Source text:
▼

Live album by Frank Zappa
- Released: June 13, 2008
- Recorded: Various locations 1972–1981
- Genre: Rock, progressive rock, instrumental
- Length: 51:51
- Label: Zappa
- Producer: Gail Zappa, Frank Zappa, Joe Travers

Frank Zappa chronology
| Wazoo (2007) | One Shot Deal (2008) | Joe's Menage (2008) |

= One Shot Deal =

One Shot Deal is an album by Frank Zappa, posthumously released in June 2008.

Professional ratings
Review scores
| Source | Rating |
| Allmusic | Star |

==Overview==
The track "Occam's Razor" is a guitar solo extract from a live version of the song "Inca Roads". The solo was used in the song "On the Bus" from the album Joe's Garage (1979). This is an example of Zappa's xenochrony technique. Tracks 3 and 9 feature the Abnuceals Emuukha Electric Symphony Orchestra.

== Track listing ==

| No. | Title | Recording date and venue. | Length |
|---|---|---|---|
| 1. | "Bathtub Man" (George Duke, Napoleon Murphy Brock and Zappa) | Sep. 26, 1974 Palais des Sports, Paris, France | 5:43 |
| 2. | "Space Boogers" | Nov. 8, 1974 Capitol Theatre, Passaic, New Jersey (late show) | 1:24 |
| 3. | "Hermitage" | Sep. 18, 1975 Royce Hall, UCLA, Los Angeles | 2:00 |
| 4. | "Trudgin' Across the Tundra" | Nov. 11, 1972 DAR Constitution Hall, Washington DC (early show) | 4:01 |
| 5. | "Occam's Razor" | Mar. 21, 1979 Rhein-Neckar-Halle, Eppelheim, Germany; guitar solo from "Inca Roads" | 9:11 |
| 6. | "Heidelberg" | Feb. 24, 1978 Rhein-Neckar-Halle, Eppelheim, Germany; guitar solo from "Yo' Mama" | 4:46 |
| 7. | "The Illinois Enema Bandit" | Oct. 31, 1981 The Palladium, New York City (late show) | 9:27 |
| 8. | "Australian Yellow Snow" | Jun. 25, 1973 Hordern Pavilion, Sydney, Australia | 12:26 |
| 9. | "Rollo" | Sep. 18, 1975 Royce Hall, UCLA, Los Angeles | 2:57 |

== Personnel ==
1. "Bathtub Man"

▲

Required tasks:
- 1) According to the One Shot Deal article, which tracks feature the Abnuceals Emuukha Electric Symphony Orchestra?
- 2) Reproduce the passage of the One Shot Deal article between "Professional ratings" and "Electric Symphony Orchestra.", inclusive.
The lines are separate material, unrelated to the One Shot Deal article.

Provided material:
▼

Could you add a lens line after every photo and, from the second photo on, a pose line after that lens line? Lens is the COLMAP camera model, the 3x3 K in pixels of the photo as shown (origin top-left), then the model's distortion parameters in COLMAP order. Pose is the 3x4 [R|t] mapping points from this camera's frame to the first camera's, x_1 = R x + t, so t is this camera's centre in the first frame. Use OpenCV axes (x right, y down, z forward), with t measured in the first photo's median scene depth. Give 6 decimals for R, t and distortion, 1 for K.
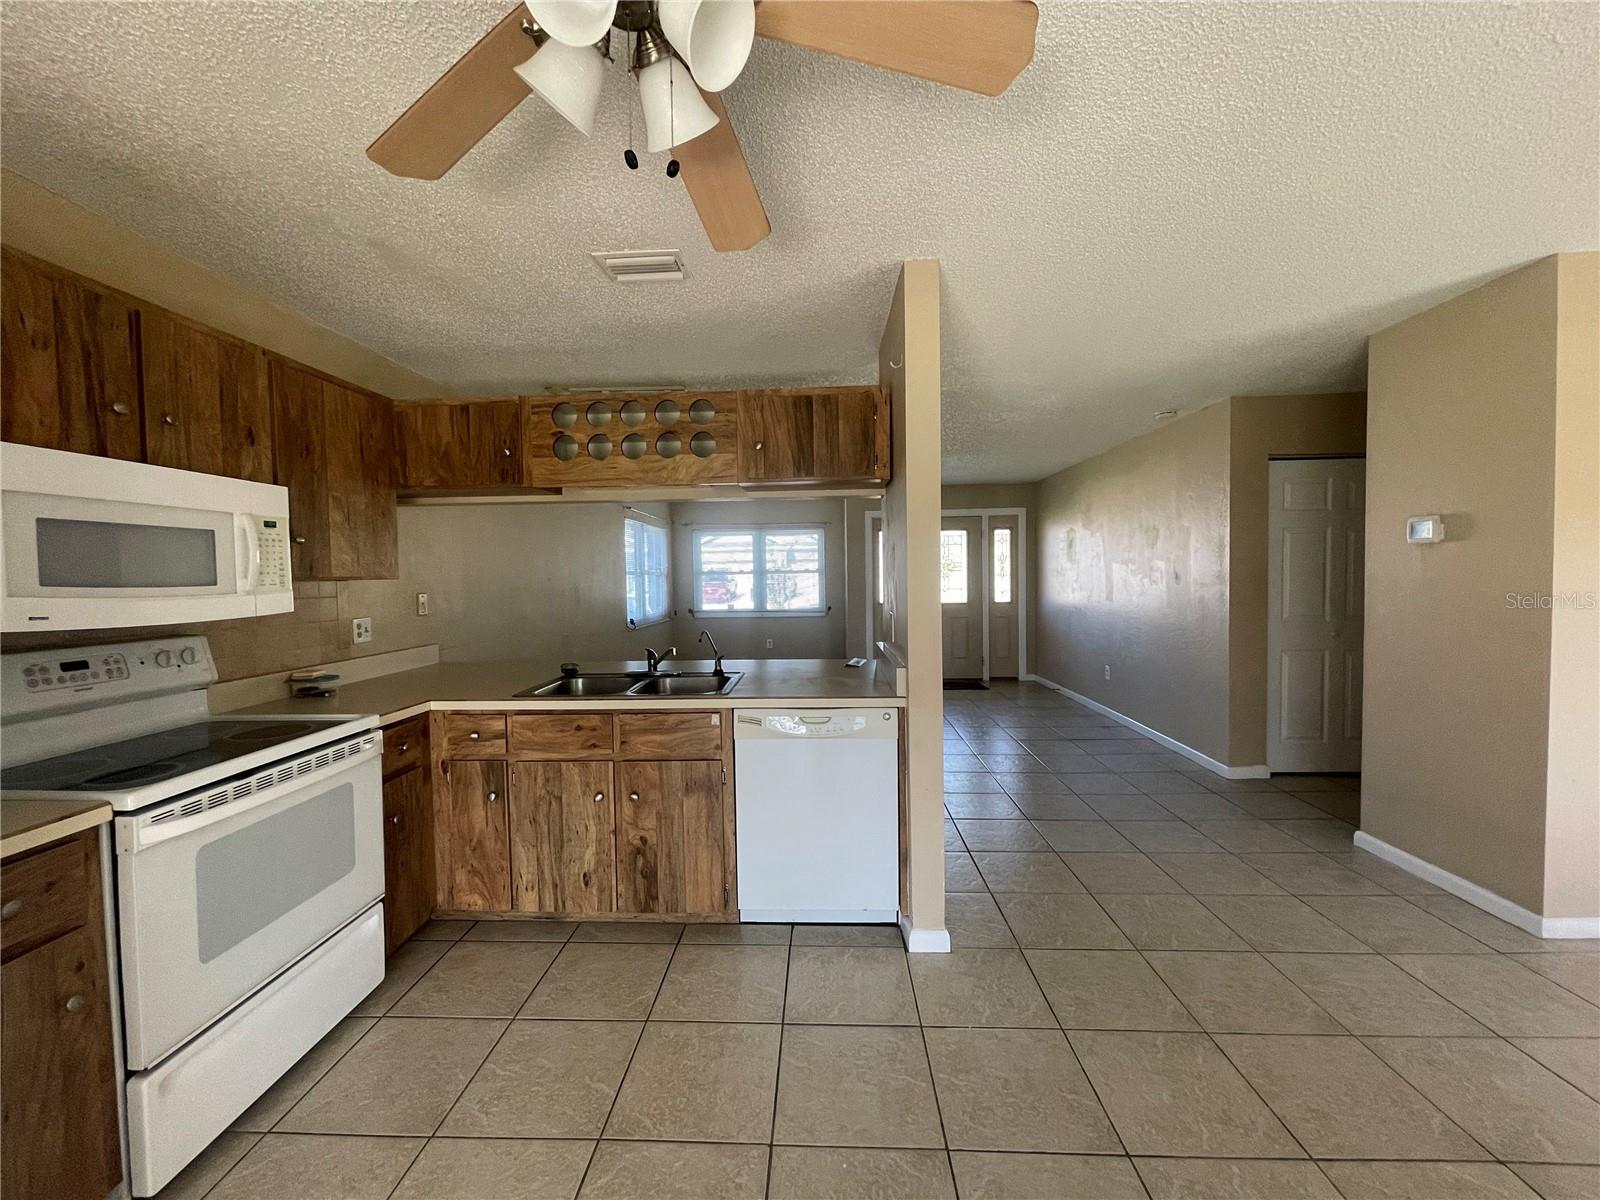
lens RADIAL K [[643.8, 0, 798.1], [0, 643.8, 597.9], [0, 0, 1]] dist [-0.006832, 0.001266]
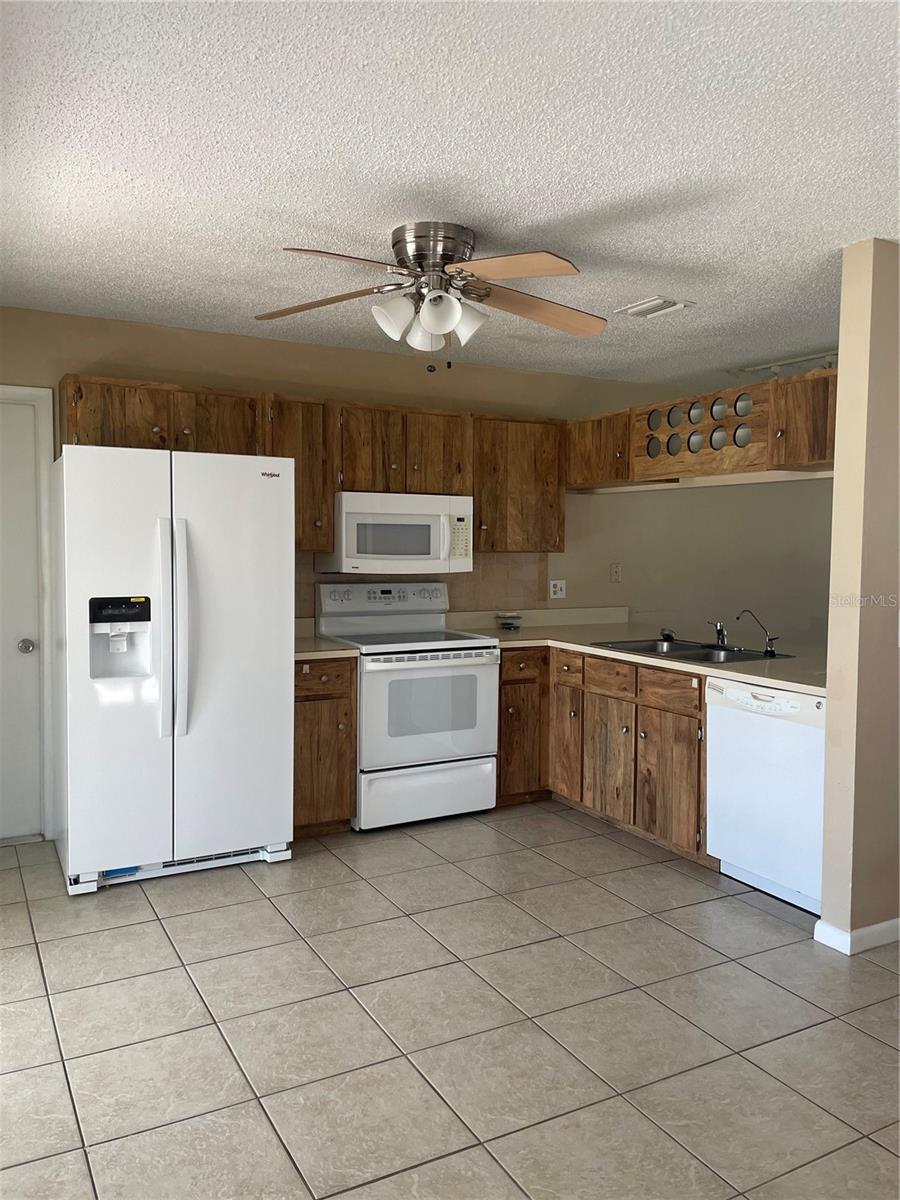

▲

Solutions:
- 1) Tracks 3 and 9.

- 2)
Professional ratings
Review scores
| Source | Rating |
| Allmusic | Star |

==Overview==
The track "Occam's Razor" is a guitar solo extract from a live version of the song "Inca Roads". The solo was used in the song "On the Bus" from the album Joe's Garage (1979). This is an example of Zappa's xenochrony technique. Tracks 3 and 9 feature the Abnuceals Emuukha Electric Symphony Orchestra.